The coding part started at noon, and continued for 24 hours. However, it was interesting being developers, we were sought out frequently as the people with ideas outweighed the developers. After discussing a few ideas, we decided on a project. At that moment, we did not expand the team since there was no clear benefit in doing so.
We decided to make Quiply, a book recommendation service aimed at teens based on their online video watching habits. We thought the playlists, favorites and viewing habits of kids gives a good idea of what they are interested in, and giving them small summaries of books they could potentially read to expand on their interests. We decided on making it as a Node js web application to start with, integrating youtube watch history to give results from Amazon. The rest of the 24 hours, skipping amusing acts by participants which deserve their separate blog post, was a whirlwind of code, coffee, running into hurdles and staggered progress. In the end we managed make the basic prototype work and submitted down to the last minute!
Here are a few things that I realized at the end of the hackathon, tips to help out a hackathon novice.
Have a solid idea of what you are going to do even if you do not have a team yet : A solid worked out plan helps you convince and recruit team members. Hackers by nature are very good readers of someones preparedness, knowledge and value addition to a project, so if you want the good people to team up with you, get in there ready. A very generic idea approaching a unclearly defined problem would likely not get you many co founders. Lot of hackathons do not allow any code being done before the event, but I am not sure how this is implemented since someone could write a library beforehand with quite a bit of logic that they can just import.
Know your apis if you are making an web app : If you are coding in a hackathon, you want to get to the point where your boilerplate is set up and you are spending the bulk of time building the logic or enhancing the UI. Hence, calling your APIs and knowing the limits and associated delays is critical. For this hackathon, this was not the case for us. After prototyping with youtube, we realized that their APIs no longer allow getting tags from videos and scraping was certainly not an option. We had to switch to Vimeo to get the same functionality. The other problem we ran into was Amazon throttling us for API usage. They had a limit of 2000 requests which we reached fast, and had to create stub accounts to continue testing. Thankfully this was not a problem during our demo, and we were able to show the working app.

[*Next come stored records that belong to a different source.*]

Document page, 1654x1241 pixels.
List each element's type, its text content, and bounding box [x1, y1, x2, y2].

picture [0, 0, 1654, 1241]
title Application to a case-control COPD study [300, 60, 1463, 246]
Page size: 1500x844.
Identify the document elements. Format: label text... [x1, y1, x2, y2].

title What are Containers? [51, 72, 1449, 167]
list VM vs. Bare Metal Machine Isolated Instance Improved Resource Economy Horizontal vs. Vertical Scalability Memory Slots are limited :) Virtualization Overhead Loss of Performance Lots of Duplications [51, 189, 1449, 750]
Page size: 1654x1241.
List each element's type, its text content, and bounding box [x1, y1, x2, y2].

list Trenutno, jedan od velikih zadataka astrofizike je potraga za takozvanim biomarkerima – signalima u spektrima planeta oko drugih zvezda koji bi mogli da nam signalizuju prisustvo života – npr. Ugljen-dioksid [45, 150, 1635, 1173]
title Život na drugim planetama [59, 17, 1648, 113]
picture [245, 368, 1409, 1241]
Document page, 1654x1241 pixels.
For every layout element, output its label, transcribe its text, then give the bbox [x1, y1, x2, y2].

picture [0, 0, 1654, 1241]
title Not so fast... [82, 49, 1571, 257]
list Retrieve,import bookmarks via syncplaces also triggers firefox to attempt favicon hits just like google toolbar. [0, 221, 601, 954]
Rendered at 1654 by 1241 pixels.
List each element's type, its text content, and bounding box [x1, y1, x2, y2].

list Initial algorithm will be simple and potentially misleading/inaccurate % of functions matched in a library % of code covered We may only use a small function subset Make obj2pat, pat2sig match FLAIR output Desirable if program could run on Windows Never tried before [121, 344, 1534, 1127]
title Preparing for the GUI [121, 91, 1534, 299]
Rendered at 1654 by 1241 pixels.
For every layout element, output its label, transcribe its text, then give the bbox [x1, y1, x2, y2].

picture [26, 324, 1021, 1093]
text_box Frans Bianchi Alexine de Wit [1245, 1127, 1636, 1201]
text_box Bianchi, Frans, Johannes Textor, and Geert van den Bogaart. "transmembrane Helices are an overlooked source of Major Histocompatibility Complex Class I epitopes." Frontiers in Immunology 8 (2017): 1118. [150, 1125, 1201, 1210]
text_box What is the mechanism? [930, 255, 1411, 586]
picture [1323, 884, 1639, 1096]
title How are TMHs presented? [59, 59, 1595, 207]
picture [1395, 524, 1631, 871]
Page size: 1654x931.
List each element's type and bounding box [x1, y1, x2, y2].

Find a good spot quickly with least distractions : When the participants are not a defined class of people, you get unexpected behaviors and situations that will come up. And once you start coding, these can really harm your productivity. Try to get a nice and quiet place early, and if you find a room with a white board, its a home run for your team.
Keep focused and realistic : When we started working, I was particularly excited about writing the recommendation engine and wrote out an algorithm to weigh in several factors and generate tiered results based on the particular website queries. (For example, different custom playlists may give us different interests, how the age of the playlist would factor in, etc). However, with the discovery that youtube was not an option, we had to work with Vimeo API which was much limited in terms of features. That resulted in hours of wasted work. Following this setback, we did a better job of focusing hard on getting the one feature of our app working which was getting the recommended books, without much of the initial breadth or depth of the algorithms we were thinking of. Being realistic about what was achievable in 24 hours allowed us to get a working prototype, and this is very important in hackathons where wealth of APIs and possibilities can hinder your progress.
There were an interesting array of projects presented, some more matured than others by virtue of being worked on before. But they were mostly web apps or mobile apps, simply because that is what most developers are working on these days. We were not one of the finalists, but overall I was very glad to reach and idea, and generate a fully working app within the 24 hours and it was a whole lot of fun! I would absolutely do more hackathons from now on, just not every weekend.